Tuesday, November 10, 2020

Class where? For?

 

News has come out that Pfizer has a potential Covid vaccine, one which is 90% effective. If we assume that this 90% is enough to embolden those vaccinated, we are on the cusp of some sort of progress back to “normal.” But will we ever actually go back to the way things were before last March? In some ways, maybe, but the pandemic has fueled innovation and driven technology while making us reevaluate how we live and I think that in some ways, we will not take steps back. Companies will allow more workers to stay home and work virtually. Contactless check-out lines in supermarkets will become the standard. Restaurants that introduced delivery will not stop delivering. People who have concerns about their health will take more opportunity to wear masks, stay distant and not shake hands or hug. Telemedicine, once offered cannot be taken away. The same holds true in education.

Schools, like it or not (speaking as a teacher) have been operating on a distance model either entirely or in concert with live classes. Teachers who are in school buildings are still, simultaneously, teaching students who are at home. Whether or not a teacher thinks that the “Zoom” class is as effective or personal as a live class, it is an option that it will be hard to deny. Snow days, students who are a little sick but want to listen in, or who are on vacation but don’t want to miss content will be able to join their classes. Though this was available before Covid-19, it was rarely used. Students out for extended periods sometimes had a friend Face-time them in but the teacher, even if aware, made no accommodation for that mode of learning. Only schools that specialized in this method of delivery offered it. But now, I foresee that all changing.

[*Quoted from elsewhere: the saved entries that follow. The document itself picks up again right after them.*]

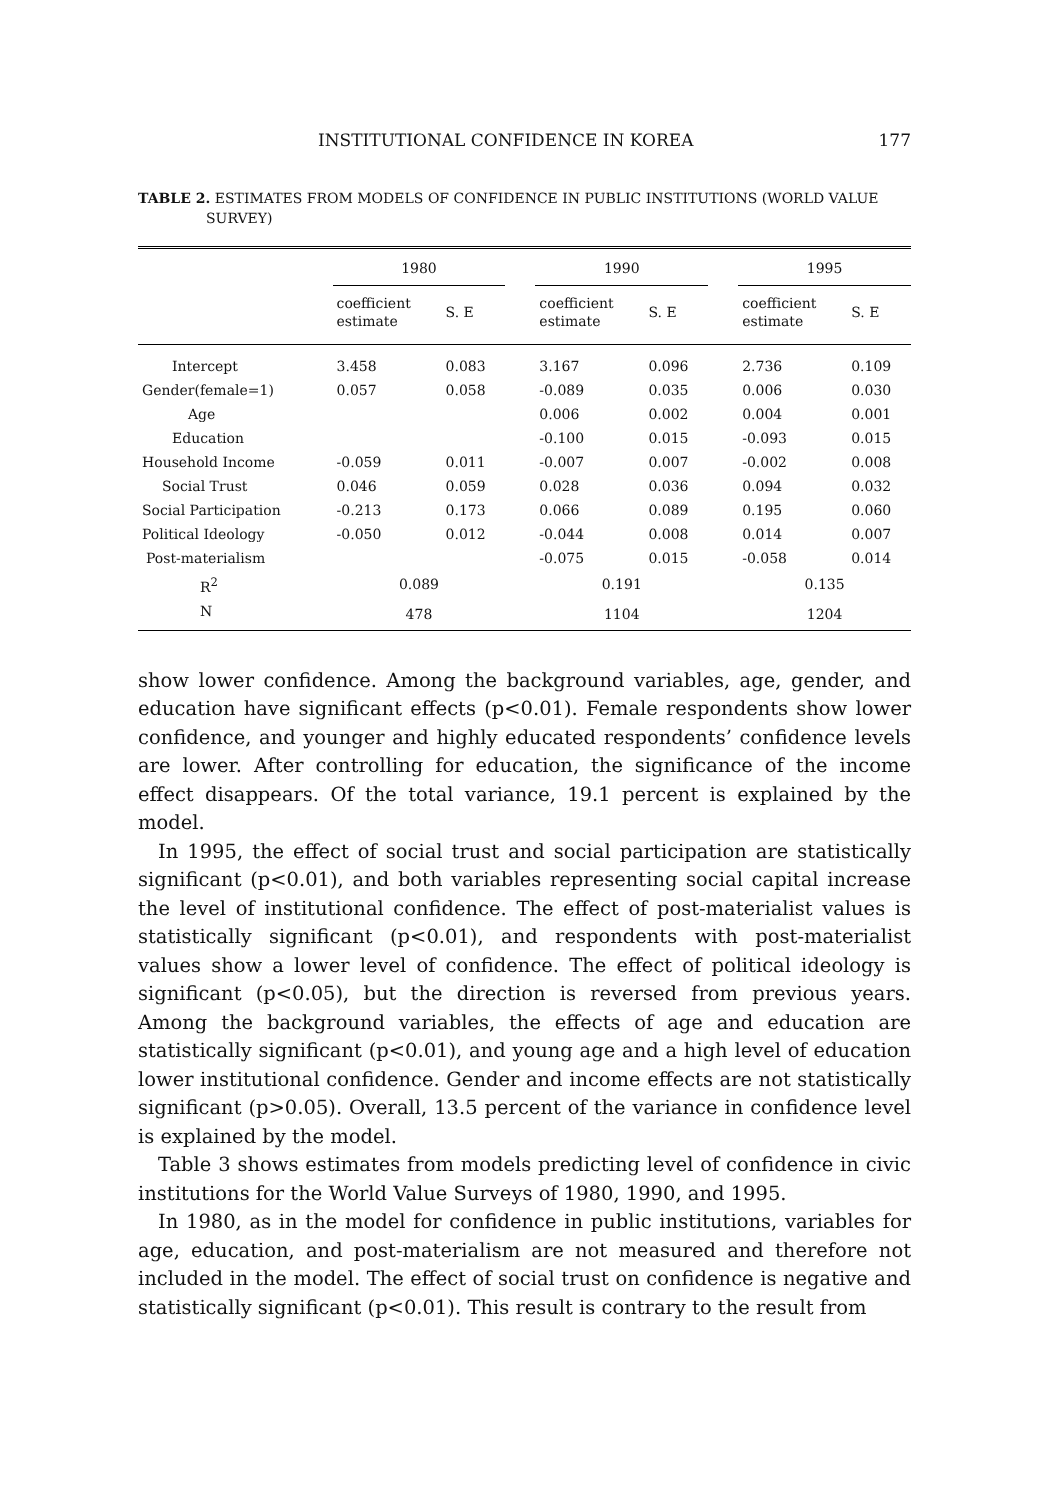INSTITUTIONAL CONFIDENCE IN KOREA 177
TABLE 2. ESTIMATES FROM MODELS OF CONFIDENCE IN PUBLIC INSTITUTIONS (WORLD VALUE SURVEY)
| | 1980 | | | 1990 | | | 1995 | |
| --- | --- | --- | --- | --- | --- | --- | --- | --- |
| | coefficient estimate | S. E | | coefficient estimate | S. E | | coefficient estimate | S. E |
| Intercept | 3.458 | 0.083 | | 3.167 | 0.096 | | 2.736 | 0.109 |
| Gender(female=1) | 0.057 | 0.058 | | -0.089 | 0.035 | | 0.006 | 0.030 |
| Age | | | | 0.006 | 0.002 | | 0.004 | 0.001 |
| Education | | | | -0.100 | 0.015 | | -0.093 | 0.015 |
| Household Income | -0.059 | 0.011 | | -0.007 | 0.007 | | -0.002 | 0.008 |
| Social Trust | 0.046 | 0.059 | | 0.028 | 0.036 | | 0.094 | 0.032 |
| Social Participation | -0.213 | 0.173 | | 0.066 | 0.089 | | 0.195 | 0.060 |
| Political Ideology | -0.050 | 0.012 | | -0.044 | 0.008 | | 0.014 | 0.007 |
| Post-materialism | | | | -0.075 | 0.015 | | -0.058 | 0.014 |
| R<sup>2</sup> | 0.089 | | | 0.191 | | | 0.135 | |
| N | 478 | | | 1104 | | | 1204 | |
show lower confidence. Among the background variables, age, gender, and education have significant effects (p<0.01). Female respondents show lower confidence, and younger and highly educated respondents’ confidence levels are lower. After controlling for education, the significance of the income effect disappears. Of the total variance, 19.1 percent is explained by the model.
In 1995, the effect of social trust and social participation are statistically significant (p<0.01), and both variables representing social capital increase the level of institutional confidence. The effect of post-materialist values is statistically significant (p<0.01), and respondents with post-materialist values show a lower level of confidence. The effect of political ideology is significant (p<0.05), but the direction is reversed from previous years. Among the background variables, the effects of age and education are statistically significant (p<0.01), and young age and a high level of education lower institutional confidence. Gender and income effects are not statistically significant (p>0.05). Overall, 13.5 percent of the variance in confidence level is explained by the model.
Table 3 shows estimates from models predicting level of confidence in civic institutions for the World Value Surveys of 1980, 1990, and 1995.
In 1980, as in the model for confidence in public institutions, variables for age, education, and post-materialism are not measured and therefore not included in the model. The effect of social trust on confidence is negative and statistically significant (p<0.01). This result is contrary to the result from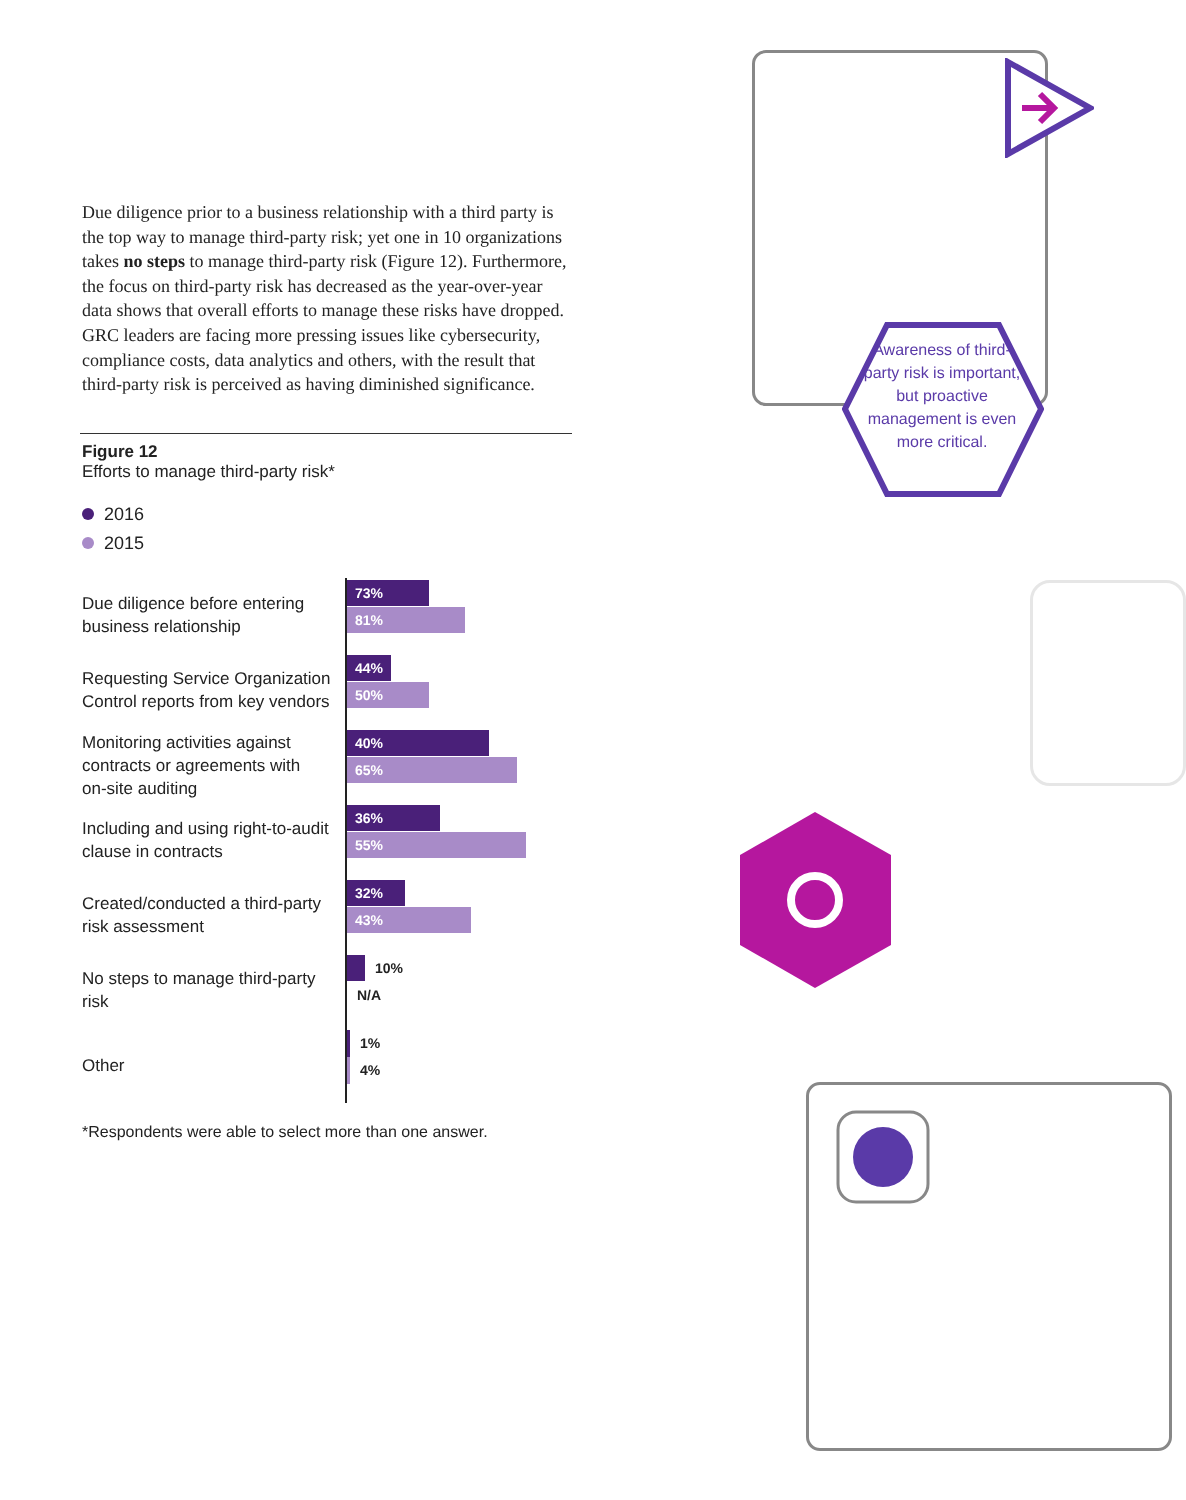Awareness of third-party risk is important, but proactive management is even more critical.
Due diligence prior to a business relationship with a third party is the top way to manage third-party risk; yet one in 10 organizations takes no steps to manage third-party risk (Figure 12). Furthermore, the focus on third-party risk has decreased as the year-over-year data shows that overall efforts to manage these risks have dropped. GRC leaders are facing more pressing issues like cybersecurity, compliance costs, data analytics and others, with the result that third-party risk is perceived as having diminished significance.
Figure 12
Efforts to manage third-party risk*
2016
2015
Due diligence before entering
business relationship
73%
81%
Requesting Service Organization
Control reports from key vendors
44%
50%
Monitoring activities against
contracts or agreements with
on-site auditing
40%
65%
Including and using right-to-audit
clause in contracts
36%
55%
Created/conducted a third-party
risk assessment
32%
43%
No steps to manage third-party risk
10%
N/A
Other
1%
4%
*Respondents were able to select more than one answer.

I anticipate not only students’ opting to stay home more and yet still wanting to be “in-class” and teachers confronted with poor weather or personal demands not wanting to miss a full day’s salary teaching remotely. If we think that the platform is an effective mode of instruction, so much so that we continue to use it AT ALL after a vaccine appears, then we should be leveraging its advantages, the primary one being that we are free of geographical constraints. Colleges offering all their classes digitally (synchronous and not) have students going to Hawaii or elsewhere, figuring “I can attend the classes from anywhere, so why should I be where the weather isn’t perfect?”

Private schools, then, need not limit themselves when recruiting to students in their vicinity! A private school can offer an experience as academically rich to a student in a small town who, otherwise, would either have to move to take advantage of what the school has to offer, or would be out of luck, having to be satisfied by a (possibly less rigorous or specialized) public school. Students from anywhere can learn from the caliber of teachers that normally would be out of reach, or cover material and curricula that would never find its way to a building in every physical corner of the world.

True, the “campus experience” would be missing if the student was confined to a Zoom classroom, but the extra-curriculars (at least ones that can’t include a virtual participant as easily as a classroom can) are only one dimension of the time in school. Homeschooled students miss the same opportunities and have found ways to supplement their classes with trips or meetings that supplement the intellectual part of their daily lives. If we truly value the academics in our schools and the teachers are already making alterations to include the resident students who choose to be on Zoom, then offering that option to outsiders adds no additional prep work or financial investment. The trade-off for the student could be a reduction in tuition as the students gets only a part of the overall experience. Would there be some missed socializing? Yes. But there would also be some otherwise missed acculturation. A student who would not expect to have access to a religious school because of the lack of one in a community could become part of the intensive religious education that another community has to offer.  Affiliations via other facets of culture can be explored and a student can find himself virtually surrounded in both classrooms and informal meetings by likeminded students and faculty. Additionally, students whose families move would not need to abandon their social niche – they could finish their schooling in the school at which they began it.

This would change recruiting models, increasing certain aspects of competition, but it would increase opportunity in all directions. Marketing would shift as would economics since local students might opt for the same on-line experience, but class sizes and staffing could also be reconsidered with the school offering entire Zoom classes populated only by virtual students. Local, smaller communities could have students who band together and rent a local room and attend class as a group, creating a satellite campus in areas in which any particular style, mode or approach towards education would never have been available.

Unless we ditch virtual learning and assume that everything will truly go back to the status quo ante, we will continue to incorporate these parallel modalities of instruction. Once we are doing that, we should look ahead to see how we can parlay these innovations into a new model and eventually standard of educational offerings.